As a controversial registration deadline for migrant workers in Thailand was set to expire Friday, reports emerged that the government was allowing a Burmese worker registration center in Chiang Mai to issue new passports to workers until the end of the year.
A labor rights advocate said the reported extension was contrary to Thai government statements, but added that any form of reprieve for migrant workers was welcome.
Aung Lay, an official at the Nationality Verification center for Burmese migrant workers in Chiang Mai, said the center’s chief officer had told staff on Friday morning that they could continue to prepare passports for migrant workers until the end of December.
“We have an extension to the end of the year,” he said. “The [Burmese] Embassy made negotiations for the extension.” Aung Lay said he heard that six Burmese registration centers in Thailand would be allowed to issue passports until the year’s end.
He said the postponement was welcome as tens of thousands of passport applications for registered and unregistered Burmese workers still needed to be completed.
“In Chiang Mai we still have 30,000 more to do. I hope we can finish them by the end of the year. We already processed 49,000 [applications],” he said, adding that about a third of all applicants were migrant workers who did not have a passport before.
Andy Hall, a migration expert at Bangkok’s Mahidol University, was surprised to hear that the Burmese registration centers could stay open longer. “That is not the official policy,” he said, before adding, “If the centers are staying open and issuing passports to migrant workers that’s good.”
Although Hall welcomed the fact that some registration centers could stay open longer, he questioned why there was a difference between official central government policy and the situation on the ground. “What we need is rule of law,” he said. “We need a clear policy that will be to the benefit of migrant workers.”
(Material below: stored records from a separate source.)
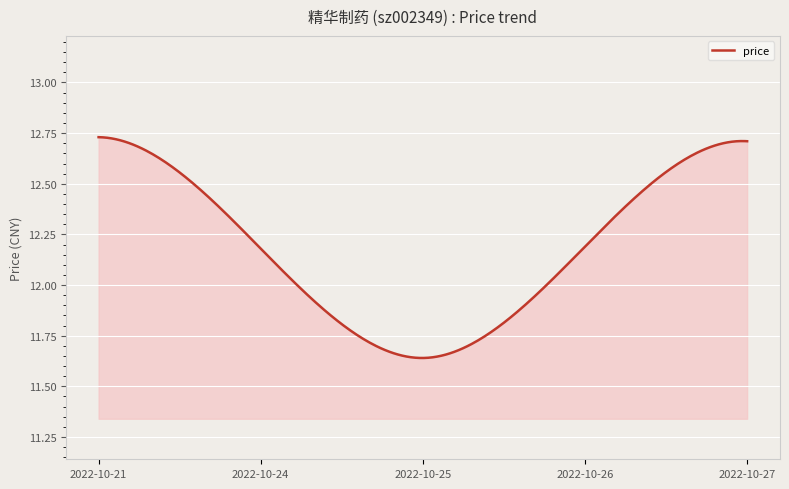

What is the difference between the maximum and minimum values?

1.1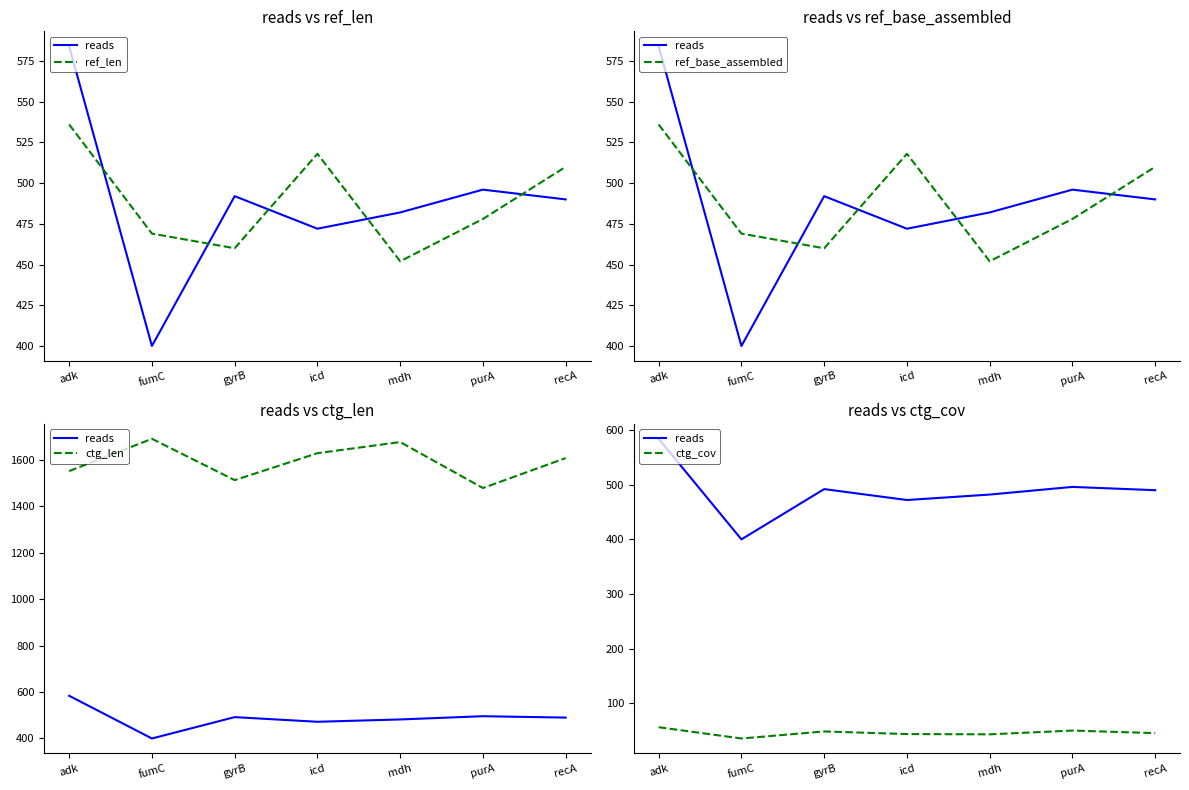

Where is reads nearest to the value 492?

gyrB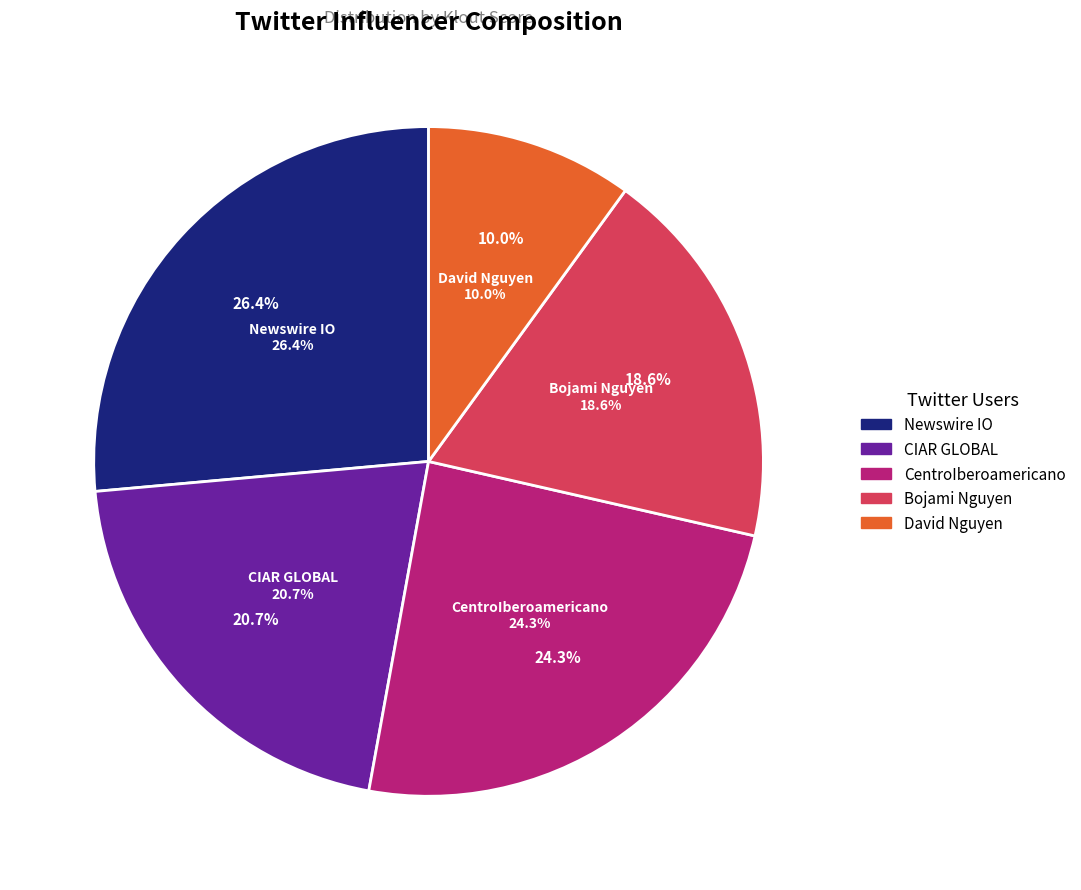

To the nearest percent, what is the difference between the Bojami Nguyen and Newswire IO slice percentages?

8%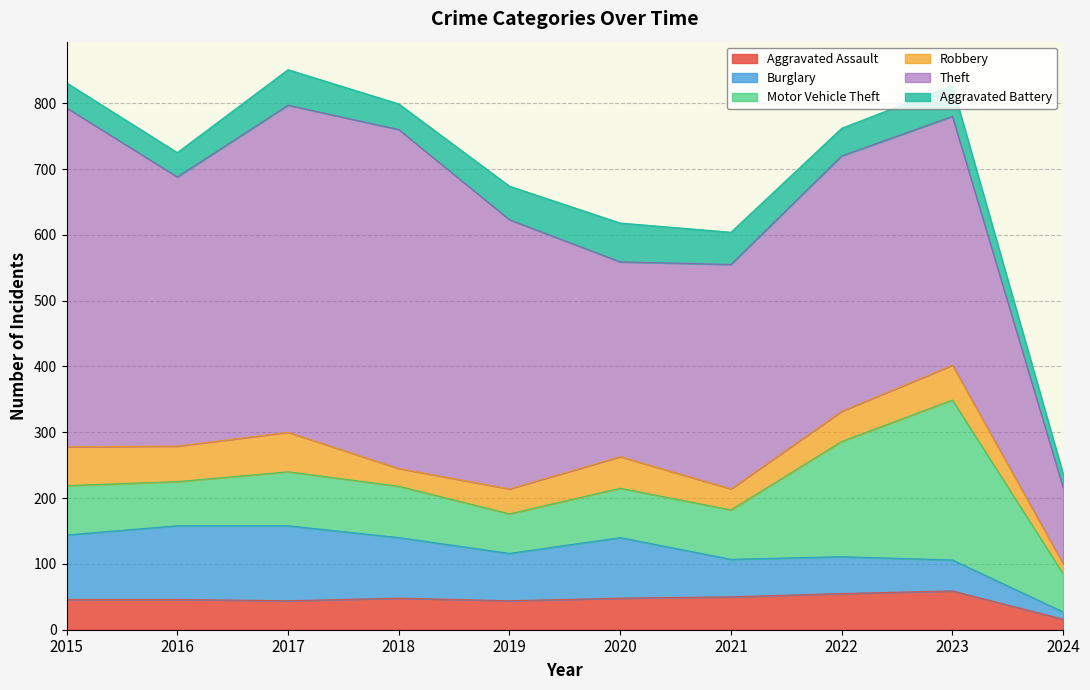

What are all the series names shown in the legend?

Aggravated Assault, Burglary, Motor Vehicle Theft, Robbery, Theft, Aggravated Battery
Labor rights groups and the Burmese government had repeatedly asked Thailand to extend the deadline, but it declined and said migrant workers would no be allowed to obtain their identity papers or a Thai work permit in Thailand after Dec. 14.
A report by the government-affiliated Thai news agency MCOT on Friday also stated the deadline would expire. It quoted Thai Labor Minister Padermchai Sasomsap as saying that migrant workers “who fail to have their nationality verified by today will be repatriated.”
Officially, workers who still need of official documents after Friday must go to Burma to obtain a passport and then re-enter Thailand to apply for a work permit.
This process, right advocates have warned, would expose workers to exploitation and abuse, as they have to travel to the border and pay hundreds of dollars each to obtain a passport and a Thai work permit. To be able to afford this, workers would have to take loans from their employers, forcing many into debt bondage, according to labor groups.
Of an estimated 2.5 million Burmese workers in Thailand, more than 1 million still needed to obtain passports and Thai work permits on the day of the deadline, according to labor rights groups.
In Thailand, Burmese workers are often employed as cheap laborers in the fishery, garment and construction industries, or they work as domestic servants.